If Carla ever dreamed, her dreams would be bright and clear and very, very clean. He couldn’t imagine what it would be like to have dreams like that.
But if Carla ever dreamed, it wasn’t often, and it wasn’t for long. Around three AM, a light would go on in her room, muzzled by thick curtains, and her small figure would pad into the kitchen. Stove on. Two cracked eggs, slithering into a pan. Eggs on a plate and into the living room, awash in static shadow. Whatever movie was on. Tonight, The African Queen.
Edwin turned on his own TV, and watched the movie with her.
When it was done and they had turned off their TVs and Carla was back in bed, out of his sight, Edwin went into the bathroom, switched on the light and sat down on the edge of the tub. The tiles were off-white and thick with grout.
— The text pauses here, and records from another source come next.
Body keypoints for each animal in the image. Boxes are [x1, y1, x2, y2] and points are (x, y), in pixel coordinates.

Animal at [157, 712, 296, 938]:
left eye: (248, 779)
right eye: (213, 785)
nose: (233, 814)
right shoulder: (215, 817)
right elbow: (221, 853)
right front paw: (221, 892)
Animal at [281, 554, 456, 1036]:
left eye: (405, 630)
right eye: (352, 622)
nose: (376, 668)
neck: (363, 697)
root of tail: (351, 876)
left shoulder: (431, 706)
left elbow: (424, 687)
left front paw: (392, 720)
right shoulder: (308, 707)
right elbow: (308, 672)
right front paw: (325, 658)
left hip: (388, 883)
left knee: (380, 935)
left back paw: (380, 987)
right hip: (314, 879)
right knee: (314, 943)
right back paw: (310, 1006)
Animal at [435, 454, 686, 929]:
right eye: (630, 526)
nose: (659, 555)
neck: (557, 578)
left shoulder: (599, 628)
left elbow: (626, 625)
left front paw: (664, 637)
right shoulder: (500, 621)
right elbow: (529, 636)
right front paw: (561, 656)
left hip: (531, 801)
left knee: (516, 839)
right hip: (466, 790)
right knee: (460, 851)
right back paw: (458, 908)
Edwin stared at them, at his bare feet on them, toes curling and uncurling. He took the earrings from his pocket, set them down beside him. From the other pocket, he removed the compass, the one he’d held over the stove burner for a half-hour before Carla had gotten up.
Edwin weighed the compass in his hand, pressed a finger to the point. Bright blood sprang up in its wake. He grimaced and looked at the earrings. Took a breath, let it out. Took another and stabbed the point into his earlobe, working it deeper, deeper, pushing hard, feeling the flesh stretch and give and he was through, out on the other side. The breath came out in a gasp. Wet warmth all down his neck, dripping from his shoulder-blade. Thick red drops curdling in the tub.